22 December 2024

Investing.com – Goldman Sachs updated its economic forecasts, reflecting subtle shifts in monetary policy expectations and global growth trends for 2025.

Analysts revised their outlook for US Federal Reserve policy, omitting a previously expected interest rate cut in January.

The final rate is now expected to fall within a range of 3.5-3.75%, compared to previous estimates of 3.25-3.5%. The brokerage expects the next cut of 25 basis points to take place in March, followed by additional cuts in June and September.

US economic performance is expected to continue to outperform its developed market counterparts, supported by strong real income growth and superior productivity gains.

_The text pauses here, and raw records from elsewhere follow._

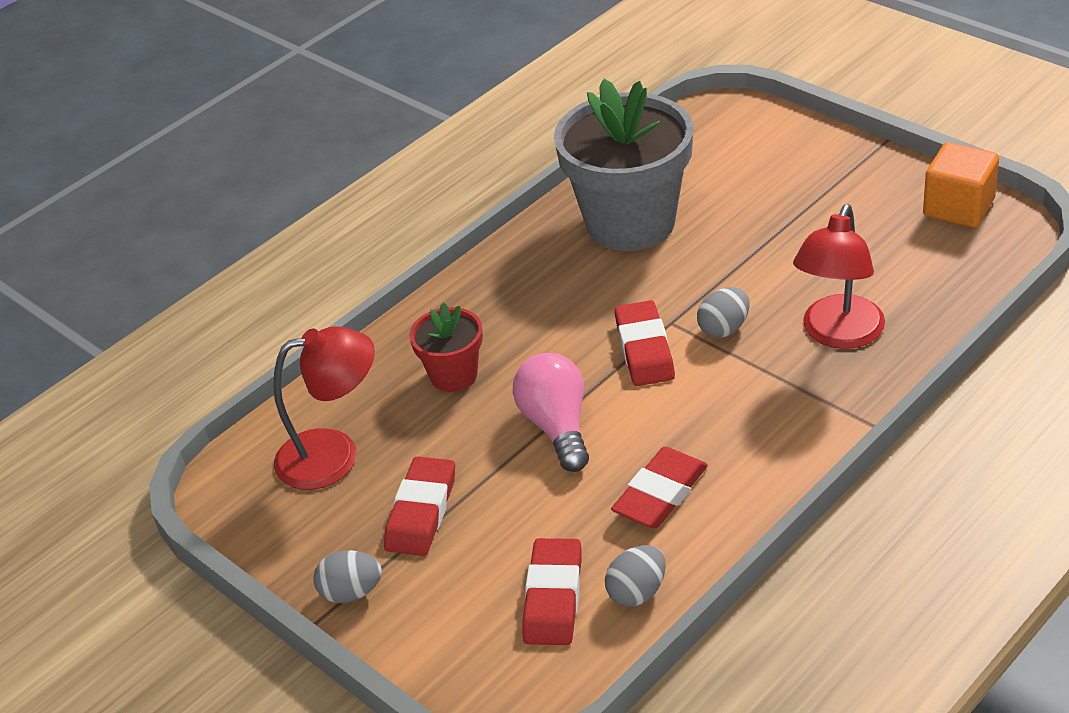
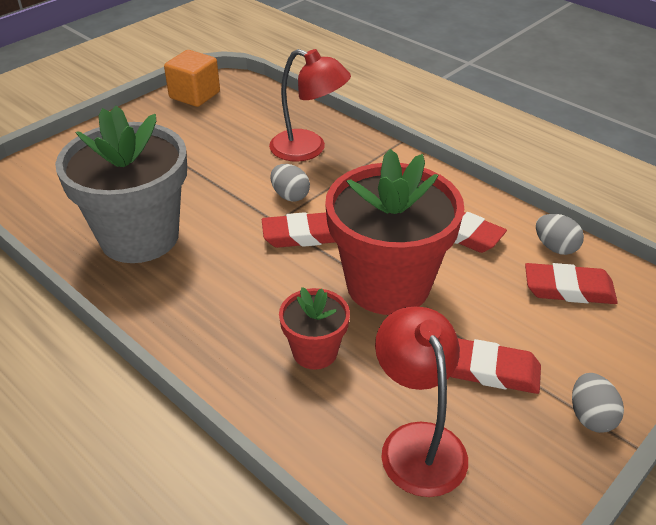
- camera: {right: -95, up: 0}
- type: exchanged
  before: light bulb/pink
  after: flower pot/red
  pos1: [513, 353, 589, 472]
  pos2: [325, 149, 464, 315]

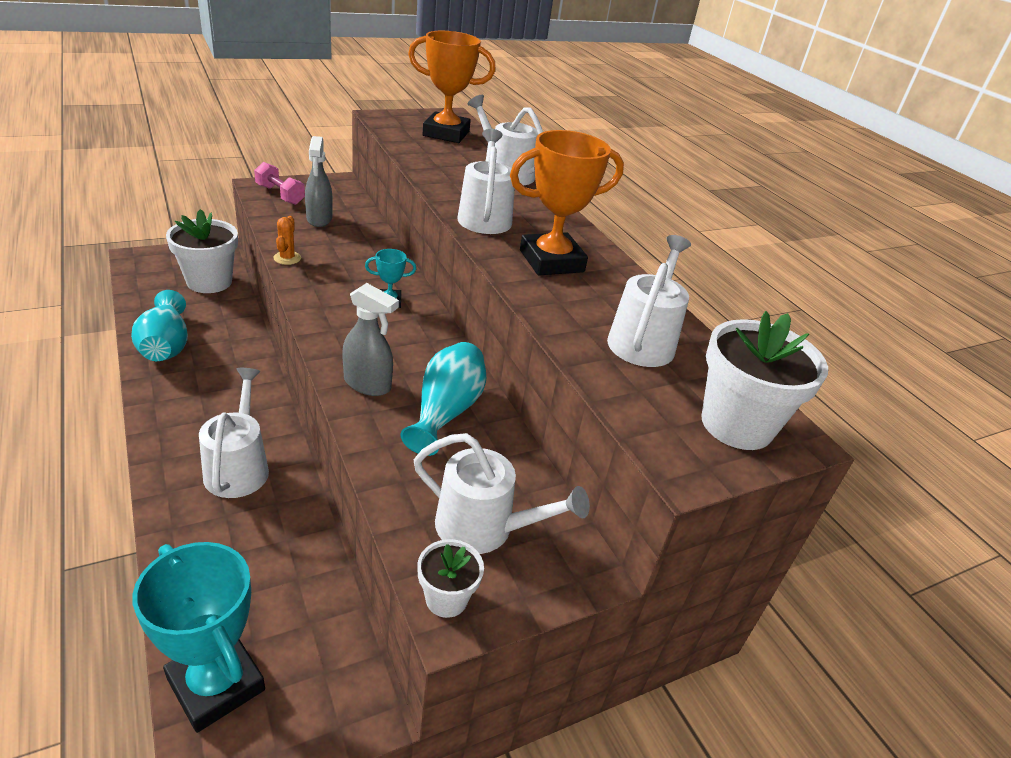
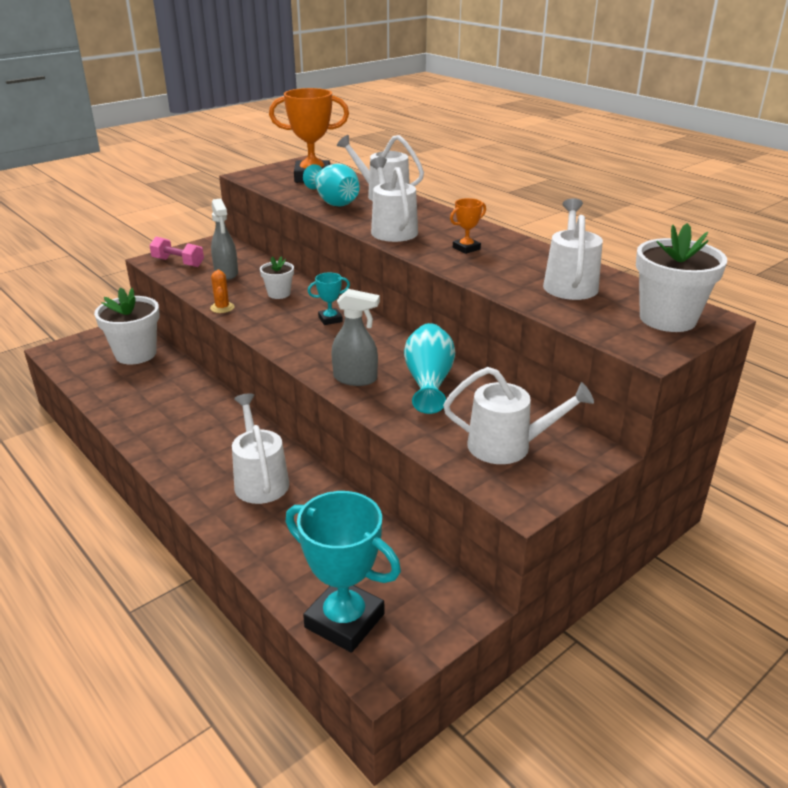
- camera: {right: -10, up: -5}
- type: relocated
  before: vase/turquoise
  pos1: [131, 290, 188, 361]
  pos2: [303, 164, 359, 207]
- type: relocated
  before: flower pot/white
  pos1: [417, 539, 484, 618]
  pos2: [260, 256, 294, 299]
- type: size
  before: trophy/orange
  pos1: [510, 130, 624, 275]
  pos2: [450, 198, 486, 254]
  scale: 0.47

Goldman expects US real GDP to grow by 2.6% on an annual basis in 2025, along with a gradual decline in the unemployment rate to 4.0% by the end of the year.

Core inflation is expected to ease to 2.4% by December, driven by lower shelter costs and wage pressures, despite upward pressures from tariff adjustments.

Globally, Goldman Sachs expects year-on-year real GDP growth at 2.7%, supported by increases in household disposable income and easing financial conditions. However, structural issues in the Eurozone and China could dampen momentum.

In the euro area, real GDP growth is expected to be a modest 0.8%, constrained by rising energy costs, competitive pressures from China, and fiscal consolidation.

The European Central Bank is expected to continue interest rate cuts until mid-2025, potentially reaching a policy rate of 1.75%.

In China, the outlook remains cautious despite recent policy easing. Real GDP growth is expected to slow to 4.5% in 2025 due to weak consumer demand, challenges in the real estate sector, and higher US tariffs.

Long-term risks are exacerbated by unfavorable demographics and a global trend to diversify the supply chain away from China.

Geopolitical developments, including US tariff policies under the new administration and ongoing uncertainties in the Middle East and Ukraine, remain critical factors to monitor.

Analysts point to the potential for significant impacts on the European and Chinese economies if comprehensive tariffs are implemented.

The updates highlight a complex global economic environment where growth opportunities are weakened by persistent structural challenges and geopolitical uncertainties.